(Relative pose estimation data)
*** Block opens ***

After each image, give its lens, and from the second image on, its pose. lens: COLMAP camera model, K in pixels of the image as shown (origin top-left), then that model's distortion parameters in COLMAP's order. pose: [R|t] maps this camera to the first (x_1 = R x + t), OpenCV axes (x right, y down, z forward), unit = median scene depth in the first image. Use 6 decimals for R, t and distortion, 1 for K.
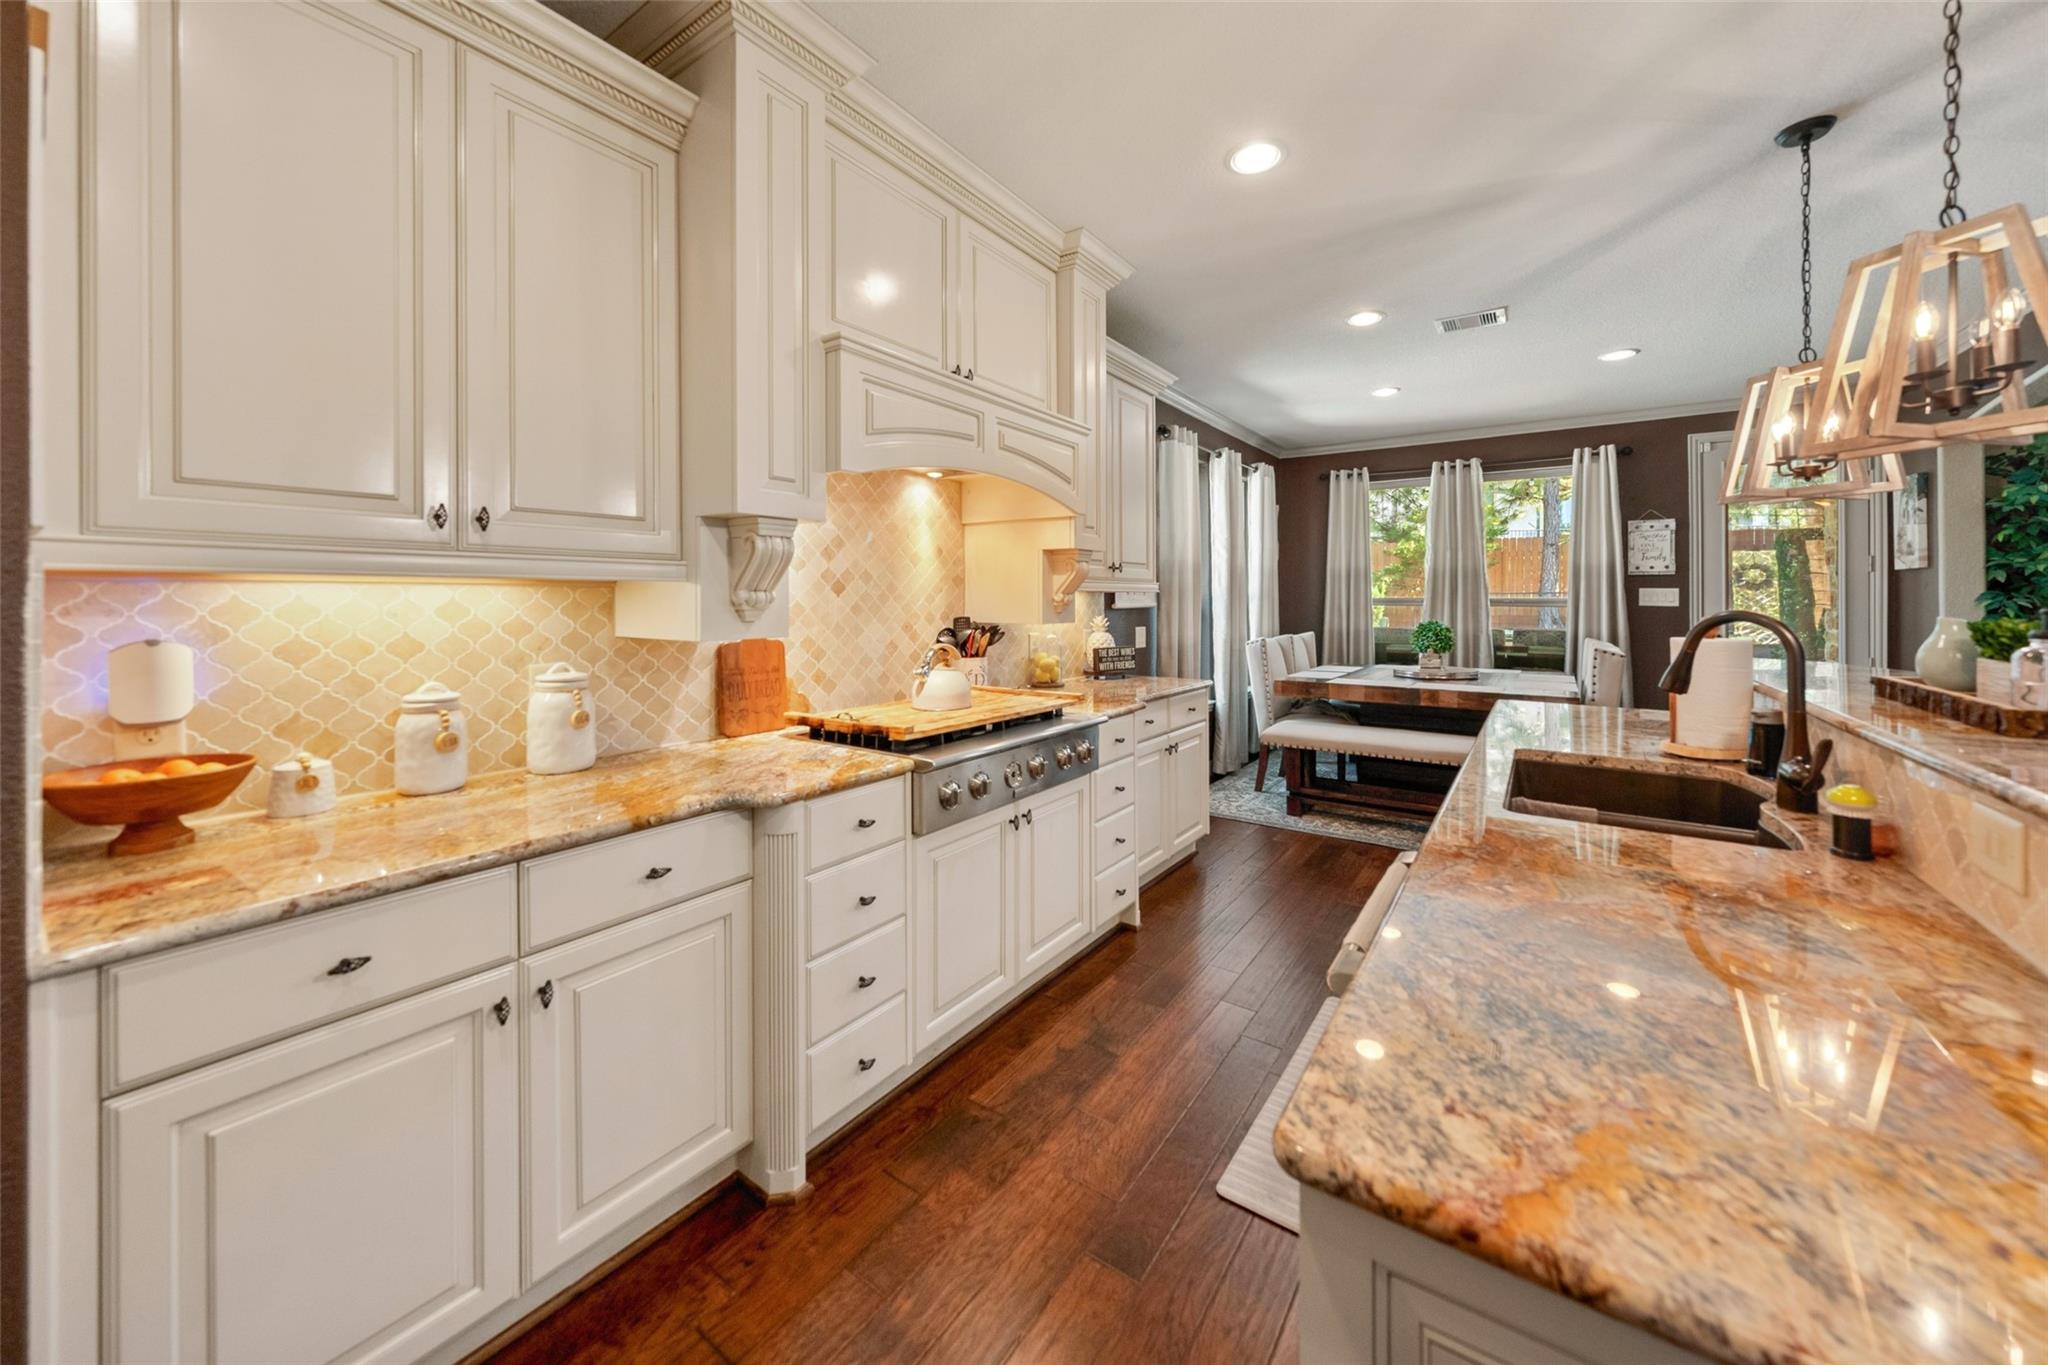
lens RADIAL K [[718.8, 0, 1027.6], [0, 718.8, 600.4], [0, 0, 1]] dist [-0.003528, 0.001074]
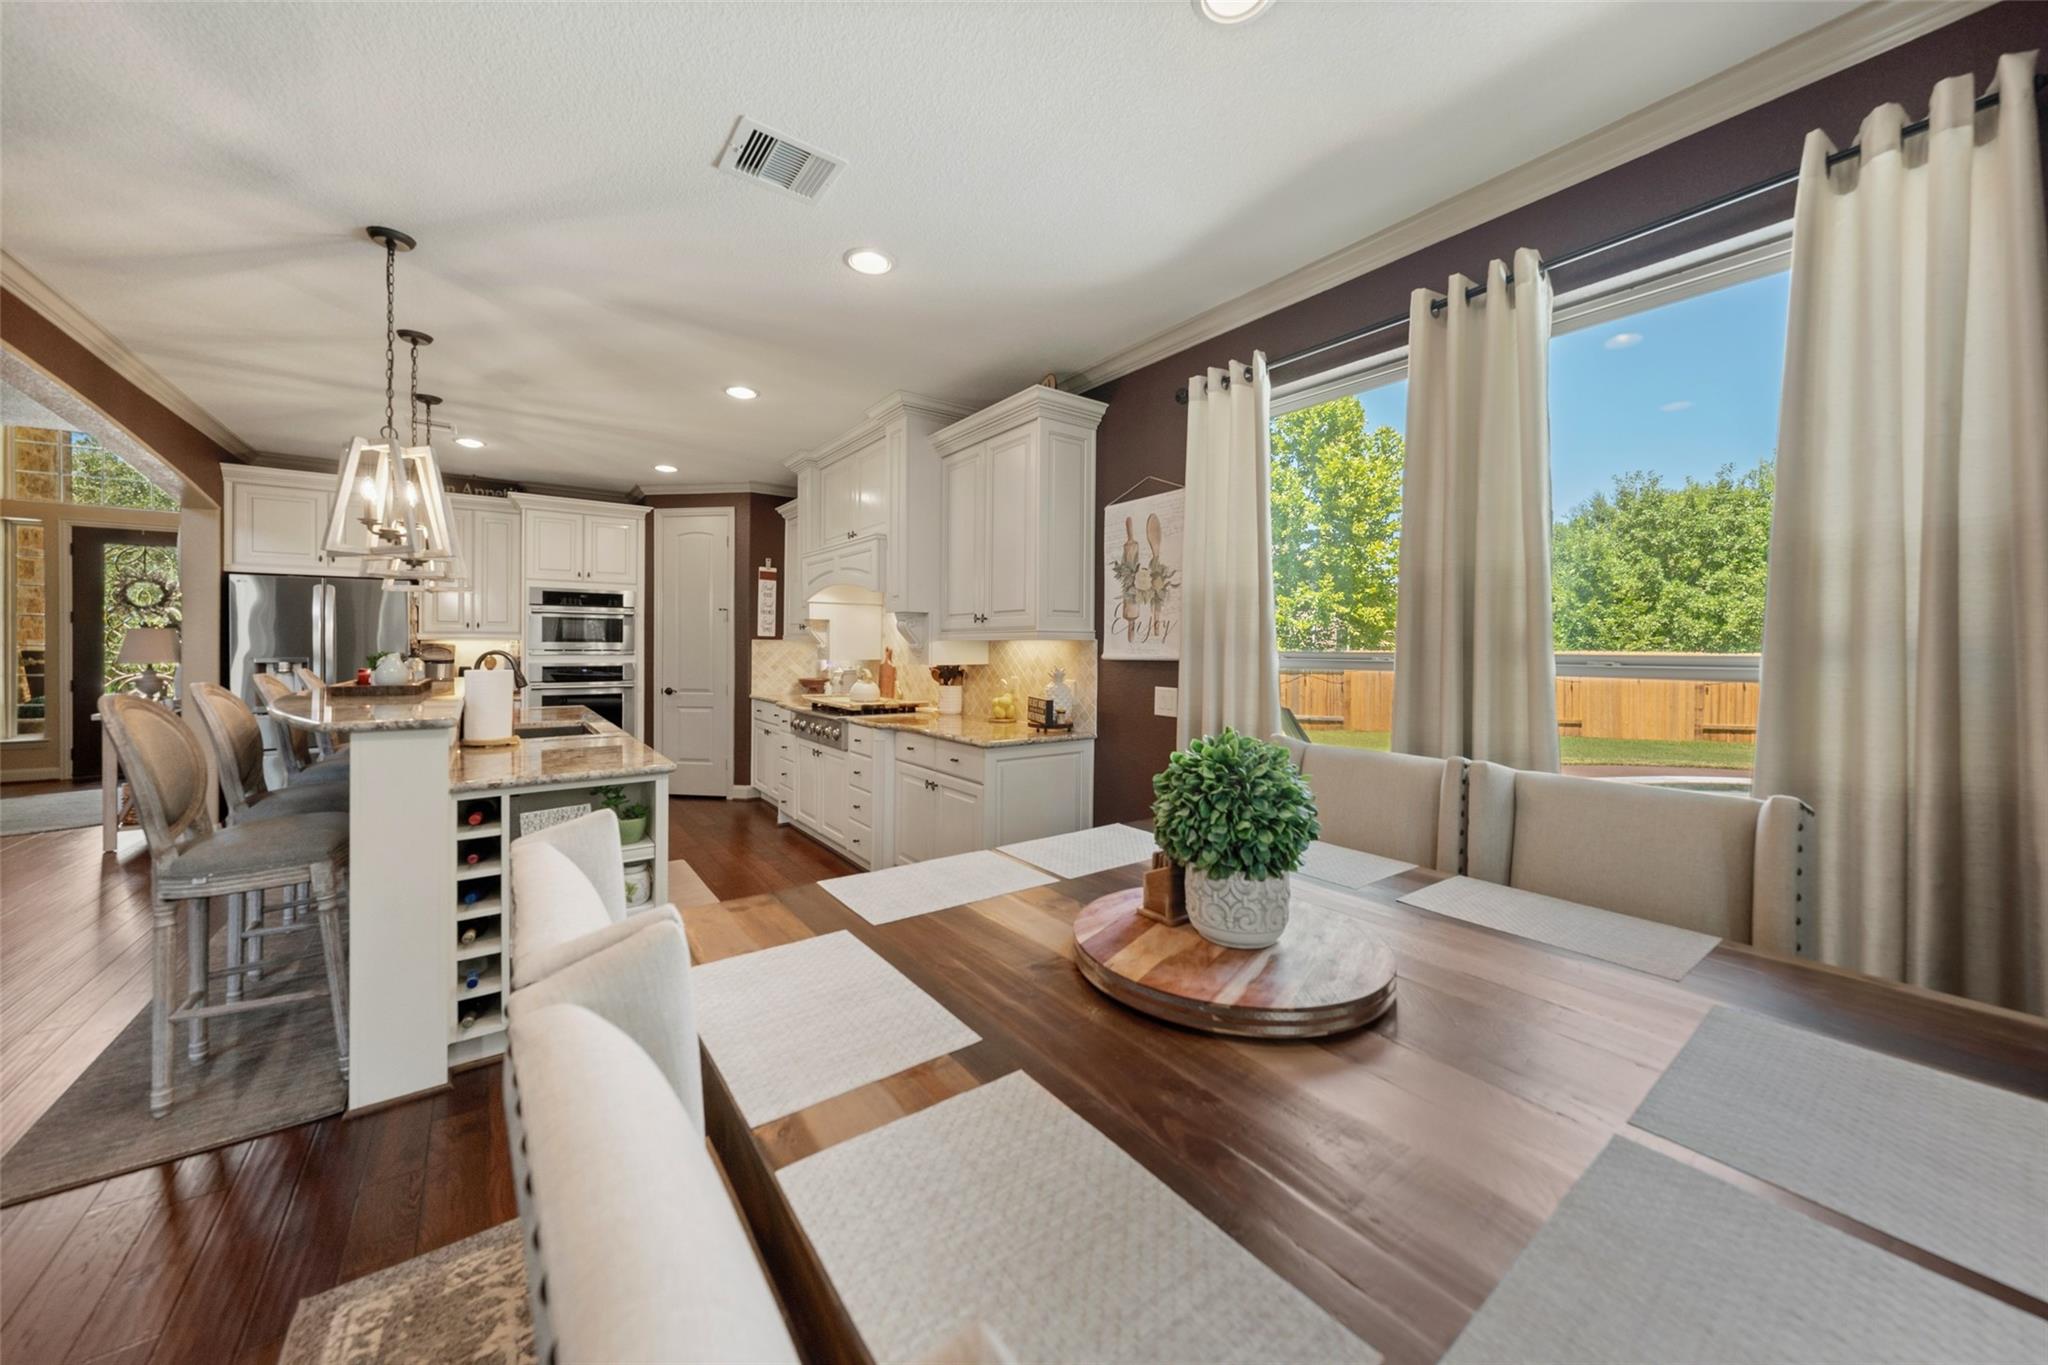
lens RADIAL K [[718.8, 0, 1022.6], [0, 718.8, 649.8], [0, 0, 1]] dist [-0.003528, 0.001074]
pose [[-0.303462, 0.000783, -0.952843, 1.801734], [-0.012031, 0.999917, 0.004653, -0.007333], [0.952768, 0.012875, -0.303427, 2.213436]]
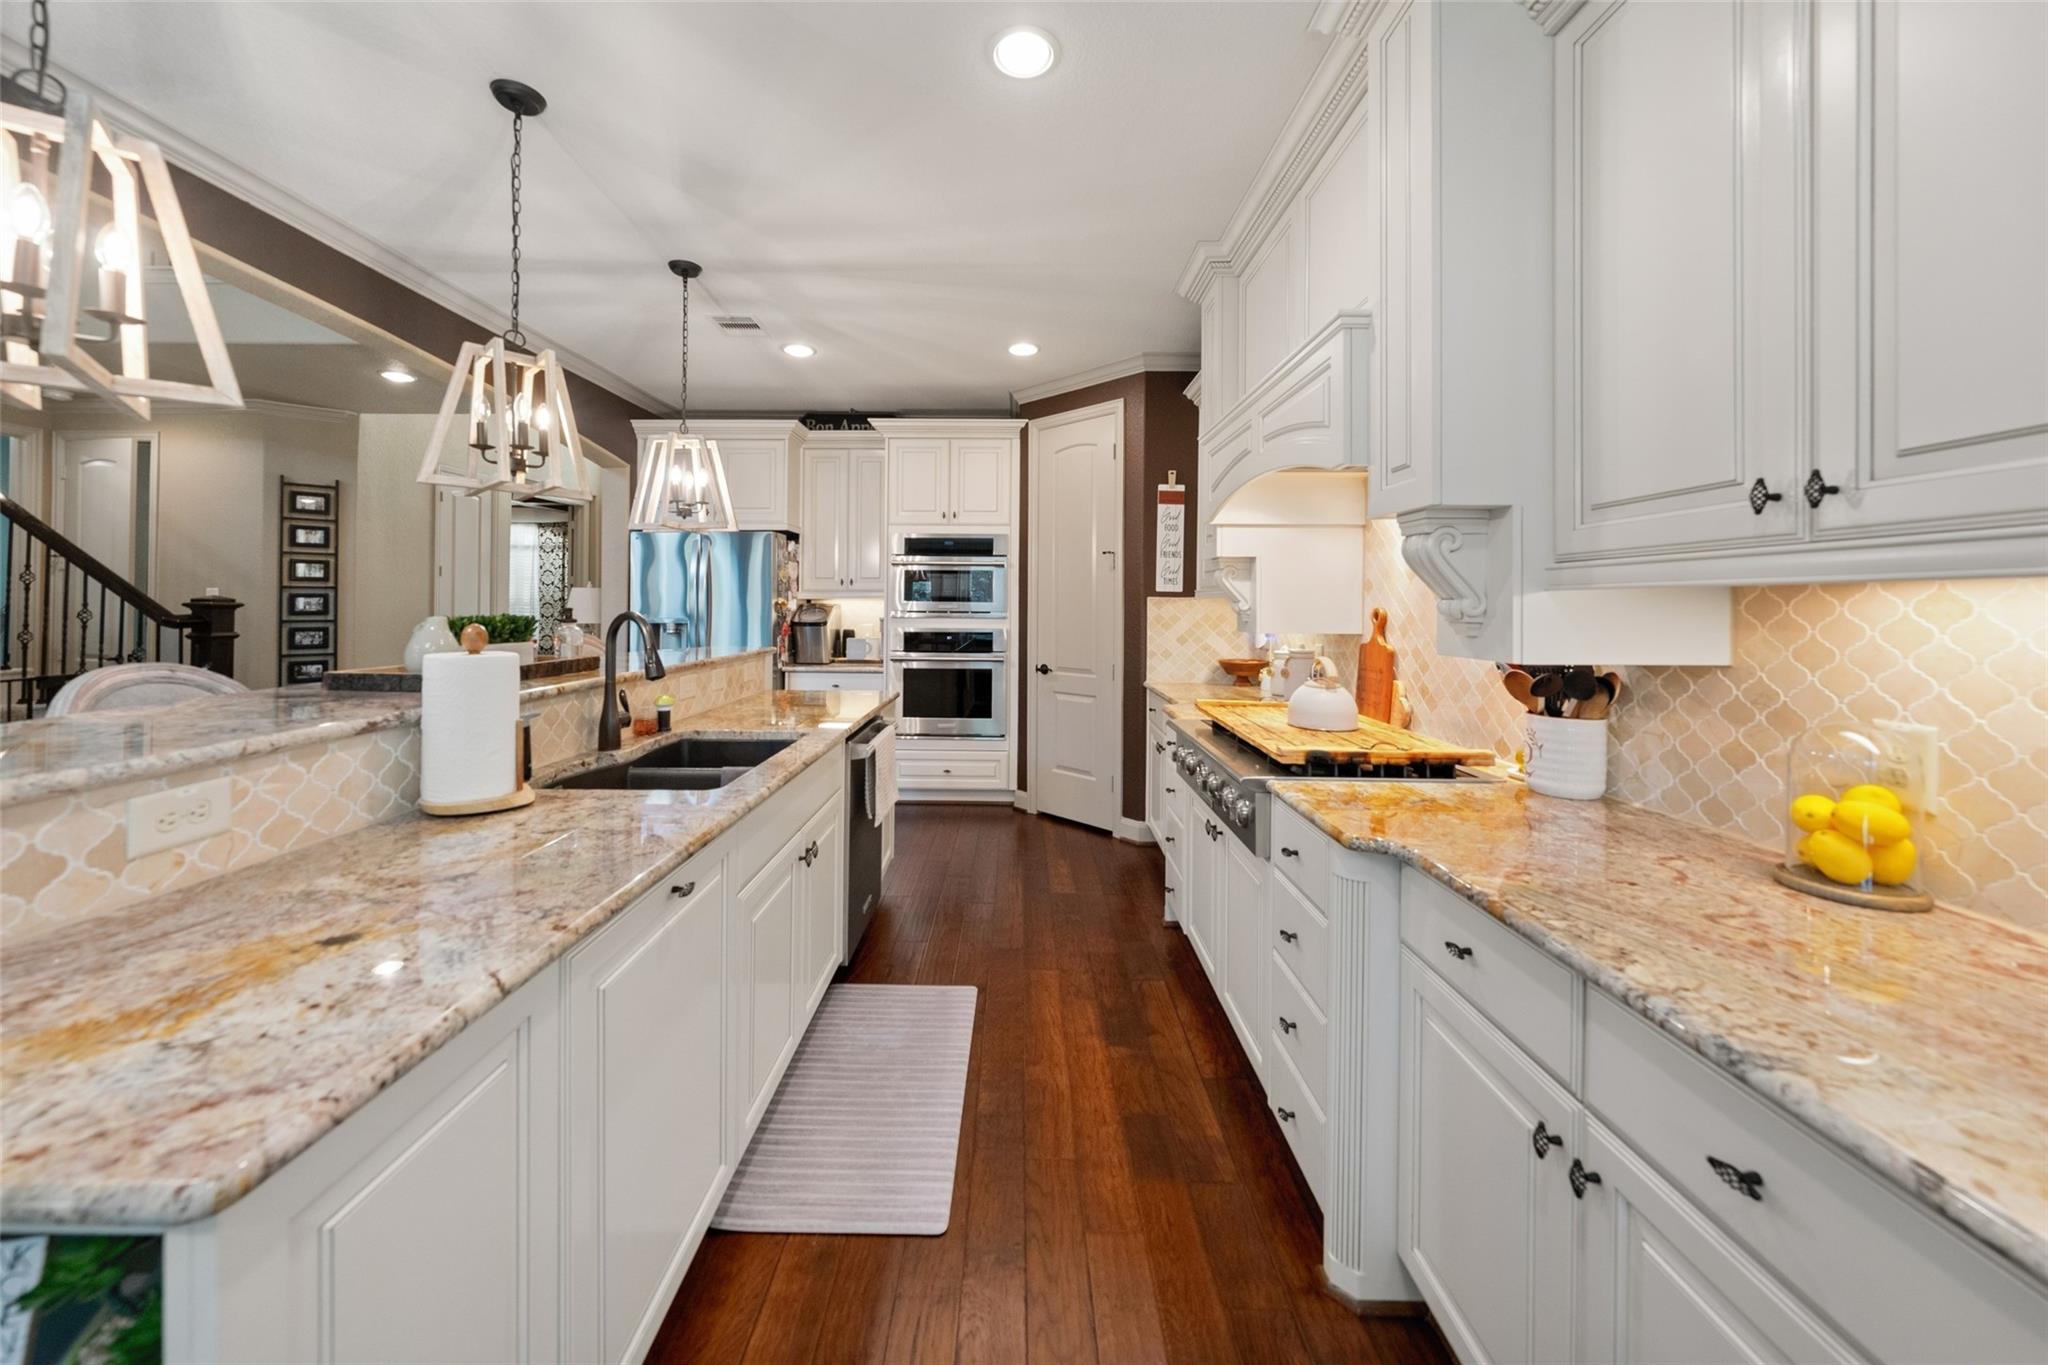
lens RADIAL K [[718.8, 0, 1009.2], [0, 718.8, 603.1], [0, 0, 1]] dist [-0.003528, 0.001074]
pose [[-0.823977, -0.009555, -0.566543, 0.786627], [-0.012568, 0.999920, 0.001416, -0.004085], [0.566484, 0.008287, -0.824031, 1.669088]]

*** Block closes ***

** Work item **
Would you set down each line of the data exactly, with no images included?

** Solution to this problem **
After each image, give its lens, and from the second image on, its pose. lens: COLMAP camera model, K in pixels of the image as shown (origin top-left), then that model's distortion parameters in COLMAP's order. pose: [R|t] maps this camera to the first (x_1 = R x + t), OpenCV axes (x right, y down, z forward), unit = median scene depth in the first image. Use 6 decimals for R, t and distortion, 1 for K.
lens RADIAL K [[718.8, 0, 1027.6], [0, 718.8, 600.4], [0, 0, 1]] dist [-0.003528, 0.001074]
lens RADIAL K [[718.8, 0, 1022.6], [0, 718.8, 649.8], [0, 0, 1]] dist [-0.003528, 0.001074]
pose [[-0.303462, 0.000783, -0.952843, 1.801734], [-0.012031, 0.999917, 0.004653, -0.007333], [0.952768, 0.012875, -0.303427, 2.213436]]
lens RADIAL K [[718.8, 0, 1009.2], [0, 718.8, 603.1], [0, 0, 1]] dist [-0.003528, 0.001074]
pose [[-0.823977, -0.009555, -0.566543, 0.786627], [-0.012568, 0.999920, 0.001416, -0.004085], [0.566484, 0.008287, -0.824031, 1.669088]]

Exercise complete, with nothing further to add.